REVIEW OF CHAMPIONSHIP GAMES FROM
THE CIAA AND SIAC TOURNAMENTS

CIAA (Men)

J. C. Smith 84, Fayetteville State 82, OT

The Johnson C. Smith men (25-4) survived a last second shot to send the game into overtime and went on to outscore Fayetteville State 14-12 in the extra period to give the school its first CIAA tournament title. Antoine Sims, who had 40 points in the Golden Bulls semifinal win, added 29 in the finals to take home the most valuable player trophy. The Broncos (20-9) got a second chance at a game-tying shot in regularion when their inbounds play with six-tenths of a second left was ruled to go out of bounds off JCSU. FSU's Kenny Haywood then sent the game into overtime when he sank an 18-foot jumper as the buzzer sounded.

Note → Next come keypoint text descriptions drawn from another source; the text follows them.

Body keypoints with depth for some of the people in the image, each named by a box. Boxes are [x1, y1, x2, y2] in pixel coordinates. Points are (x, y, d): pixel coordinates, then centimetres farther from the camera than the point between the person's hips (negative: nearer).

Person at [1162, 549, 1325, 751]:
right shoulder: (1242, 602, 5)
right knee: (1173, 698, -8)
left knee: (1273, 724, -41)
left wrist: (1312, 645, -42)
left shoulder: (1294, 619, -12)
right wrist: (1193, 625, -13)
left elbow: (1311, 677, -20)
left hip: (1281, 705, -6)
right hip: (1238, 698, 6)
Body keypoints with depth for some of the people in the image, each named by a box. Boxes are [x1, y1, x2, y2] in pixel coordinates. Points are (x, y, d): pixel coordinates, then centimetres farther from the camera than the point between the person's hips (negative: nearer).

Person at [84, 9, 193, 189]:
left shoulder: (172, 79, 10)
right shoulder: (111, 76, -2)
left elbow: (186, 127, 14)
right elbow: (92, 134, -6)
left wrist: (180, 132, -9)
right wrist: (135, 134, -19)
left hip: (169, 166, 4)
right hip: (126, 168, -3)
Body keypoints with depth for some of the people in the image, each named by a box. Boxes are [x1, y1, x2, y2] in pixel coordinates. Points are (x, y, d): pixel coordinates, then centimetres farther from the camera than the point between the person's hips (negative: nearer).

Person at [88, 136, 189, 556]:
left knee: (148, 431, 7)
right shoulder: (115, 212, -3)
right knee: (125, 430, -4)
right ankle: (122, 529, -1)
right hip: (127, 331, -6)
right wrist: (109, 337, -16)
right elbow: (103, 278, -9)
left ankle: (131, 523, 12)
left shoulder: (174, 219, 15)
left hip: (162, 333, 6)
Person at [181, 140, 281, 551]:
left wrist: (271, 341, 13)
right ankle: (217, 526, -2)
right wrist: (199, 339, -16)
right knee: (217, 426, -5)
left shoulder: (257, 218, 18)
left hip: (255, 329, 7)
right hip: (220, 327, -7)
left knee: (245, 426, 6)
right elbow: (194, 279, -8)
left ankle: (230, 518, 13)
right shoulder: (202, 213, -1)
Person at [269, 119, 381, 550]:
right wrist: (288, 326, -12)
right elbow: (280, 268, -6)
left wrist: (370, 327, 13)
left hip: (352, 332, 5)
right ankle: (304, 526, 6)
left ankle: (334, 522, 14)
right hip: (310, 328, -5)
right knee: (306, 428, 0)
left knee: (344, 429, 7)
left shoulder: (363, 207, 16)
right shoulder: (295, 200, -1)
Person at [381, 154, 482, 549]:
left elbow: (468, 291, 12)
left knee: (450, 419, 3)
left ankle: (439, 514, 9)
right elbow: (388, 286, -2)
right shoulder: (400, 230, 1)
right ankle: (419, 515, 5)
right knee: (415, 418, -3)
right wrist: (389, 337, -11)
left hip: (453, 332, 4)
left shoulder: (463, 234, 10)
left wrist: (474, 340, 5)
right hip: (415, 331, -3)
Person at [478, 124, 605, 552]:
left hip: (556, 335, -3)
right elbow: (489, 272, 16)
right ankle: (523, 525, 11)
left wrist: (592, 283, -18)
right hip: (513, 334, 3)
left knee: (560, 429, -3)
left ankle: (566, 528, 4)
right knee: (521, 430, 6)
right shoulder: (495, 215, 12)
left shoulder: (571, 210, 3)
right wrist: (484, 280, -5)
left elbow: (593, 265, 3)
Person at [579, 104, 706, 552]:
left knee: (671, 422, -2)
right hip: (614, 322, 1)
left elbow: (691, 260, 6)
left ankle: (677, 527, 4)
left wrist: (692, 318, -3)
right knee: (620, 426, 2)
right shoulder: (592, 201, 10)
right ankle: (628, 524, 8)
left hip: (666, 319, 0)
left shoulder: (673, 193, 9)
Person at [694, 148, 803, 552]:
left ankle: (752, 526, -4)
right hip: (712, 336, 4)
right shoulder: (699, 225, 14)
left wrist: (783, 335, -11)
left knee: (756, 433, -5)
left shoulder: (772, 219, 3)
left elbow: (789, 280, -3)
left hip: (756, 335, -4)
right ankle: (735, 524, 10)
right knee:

Sims and senior Wylie Petty, who had 28 in the final game, hit three-pointers early in the OT to stake JCSU to a lead they would not relinquish.

CIAA (Women)

Fayetteville State 63, N. C. Central 59

Fayetteville State (21-8) held N. C. Central (24-5) to only one field goal during a six-and-a-half minutes stretch of the second half, taking advantage of NCCU's CIAA Player of the Year Amba Kongolo's foul trouble, to get by the Lady Eagles. Kongolo, who finished with gam e-highs of 22 points and ten rebounds, went out with her third foul with 16.23 to play in game and her team up, 38-35. She returned nearly nine minutes later with the Lady Eagles trailing 52-49. All five starters played well for the Lady Broncos and scored at least nine points, led by center Tonya Bowman's 14. Guard Shaunici Morgan, who was named the tournament's MVP, had 12. The other three starters tallied nine.

SIAC (Men)

Kentucky State 86, Fort Valley State 79

Second-seeded Kentucky State got double-figure scoring from each of their five starters and great play off the bench as they rolled to their first-ever SIAC title in coach Winston Bennett's first year. The Thorobreds (16-12) got 11 points in the final from tournament MVP Jonathan Johnson, 13 from backcourt mate Steve Reech, 11 from forward Michael Dupree, 13 from Chris Duckworth and 14 from Jason Lewis. Their bench outscored FVSU's 24-11 and was the difference in the game. FVSU, the ninth seed, knocked off top-seed Morehouse 107-100, in overtime in the first round then beat Miles in the semifinals.They were led in the finals by 22 from Brindason Sanders and 21 from Robert Pringle.

SIAC (Women)

Fort Valley State 76, Clark Atlanta 65

Top seed Fort Valley State (24-5) swept to their second straight tourney title with a decisive win over Clark Atlanta (16-13), who entered as the third seed. All-conference forward April Love, who was named MVP of the tournament, had only eight points and three rebounds in the finals, but coach Lonnie Bartley used his entire bench to wear down the Lady Panthers. All 12 players scored for the Lady Wildcats led by 13 from LaQuita Mathis and 12 from Ebony Cromartie. Tamara Warner had 10 off the bench. Elaine Gaynor's 22 points led CAU, who had only one other player, Yasmine Johnson to reach double figures. FVSU connected on 24 of 32 free throws while the Lady Panthers converted only 16 of 29.